* YOUR INSTRUCTIONS *
The passage on the war on cash below names the ways cash can be expensive for vendors to handle. List each of them.

## BEGIN GIVEN TEXT

Europe will abolish the 500 euro this year. We all recall what happened in India in late 2016 when India abolished the 500 and 1,000 rupee notes (worth about $10 and $20, respectively); there was mass chaos as peasants lined up to turn in the old notes for digital credit.
ATMs were shut down because the replacement notes were too big for the ATMs!
Now the war on cash is being taken to a new level. China, the world’s most populous country and the world’s second-largest economy, has said that physical cash may soon become obsolete.
China has huge digital payments platforms developed by their own companies Tencent and Alibaba, in addition to traditional credit and debit cards and mobile phone payments.
Movements like this might start slowly, but they gain momentum and end quickly. Cash can be expensive to handle because vendors have to hire armored cars to move it, buy machines to count it, pay premiums to insure it and risk losses due to theft.
Those costs only make sense if they can be spread among a high volume of cash. Once cash usage falls below that critical threshold, the handling costs per unit are too high and merchants quickly abandon cash altogether.
China may be getting close to that tipping point, and will get there sooner if the government pushes cash off the ledge by regulation.
This is consistent with the Communist plan for total control of their people.
Once physical cash is gone, your liberty is gone because government can easily monitor and freeze all digital payments. The only recourse for the Chinese people once their cash is gone will be physical gold and silver.
This brings me to what I’ve warned about for years…
It’s what I call “ice-nine.” This refers to government’s ability to lock down the financial system in the next global crisis. And it won’t be just China.
In the 2008 crisis, governments met the demand for liquidity by printing money, guaranteeing banks and money market funds and engaging in trillions of dollars of currency swaps.
The problem is that the central banks still have not normalized their balance sheets and interest rates since the last crisis and are unlikely to be able to do so before the next one. Money printing won’t be an option, because central banks have printed too much already. Any more money printing would trigger a complete loss of confidence in fiat money and a mad scramble for hard assets.
Instead of money printing, central banks and governments plan to lock down the system and not let investors get their money out.

## END GIVEN TEXT
## BEGIN DATASET SECTION

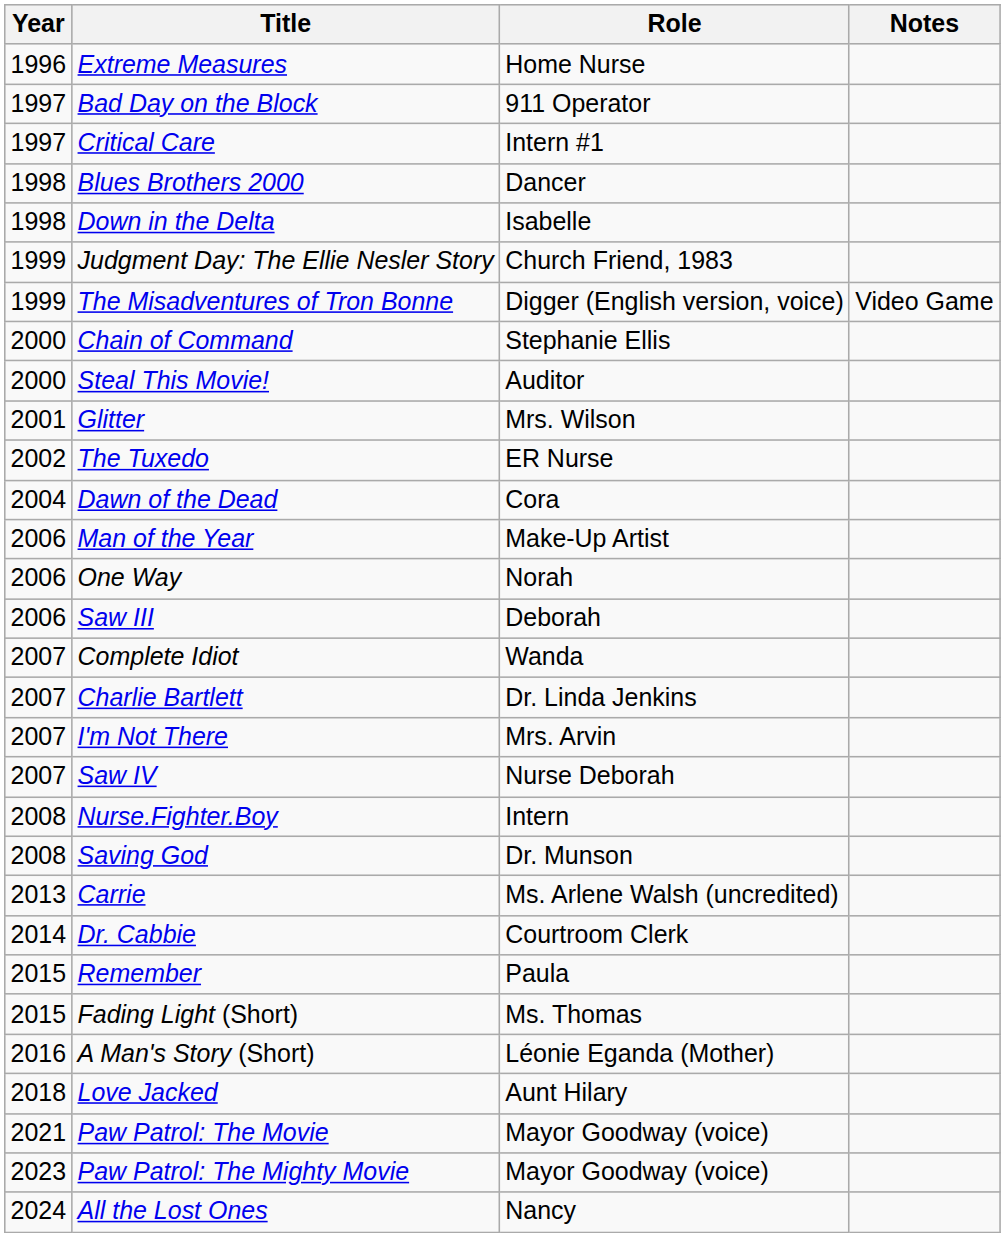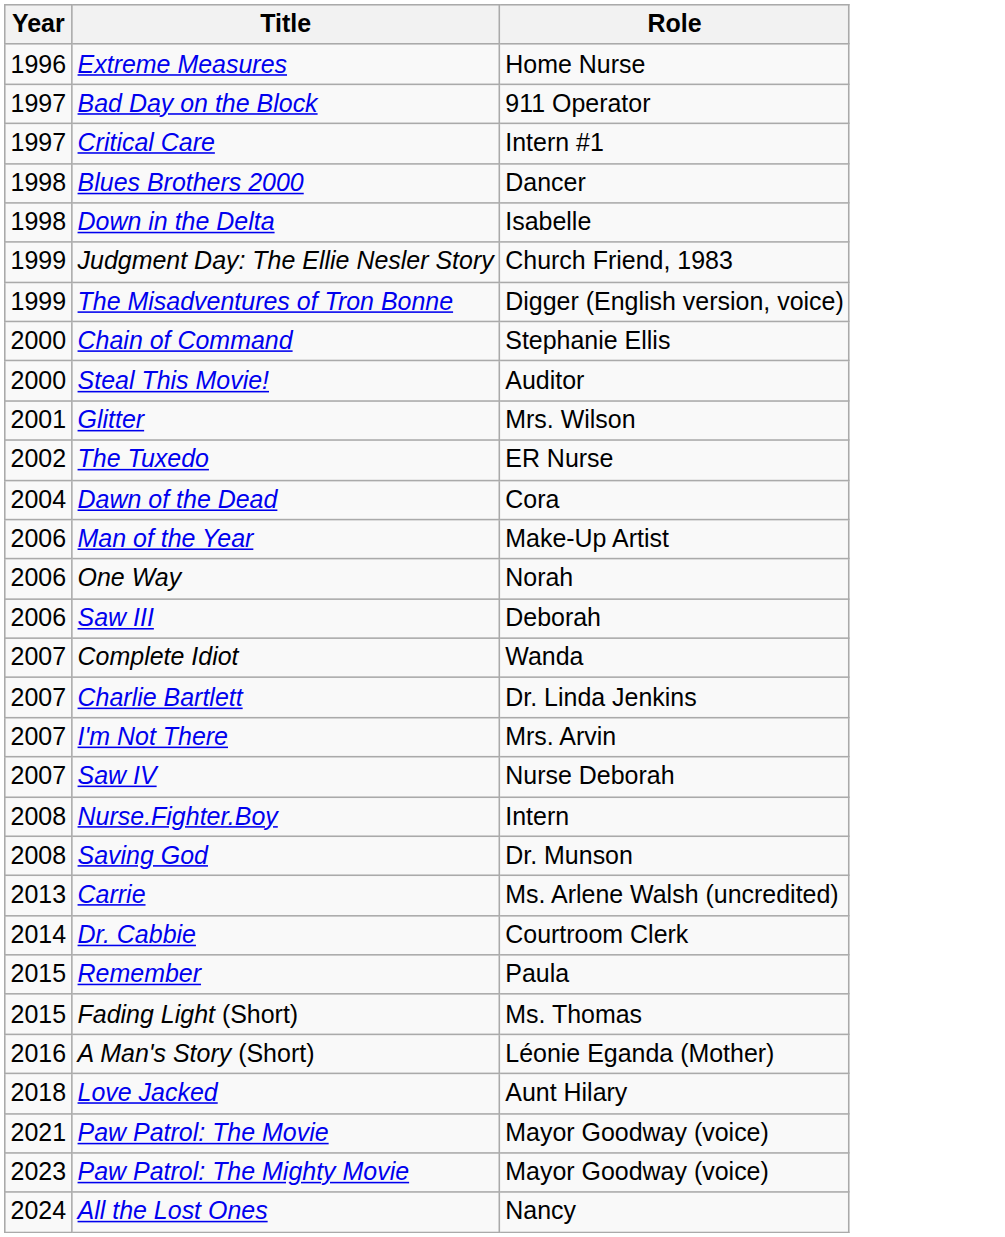- column: Notes | Video Game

## END DATASET SECTION

* ANSWER TO THIS PROBLEM *
- Hiring armored cars to move it
- Buying machines to count it
- Paying premiums to insure it
- Risking losses due to theft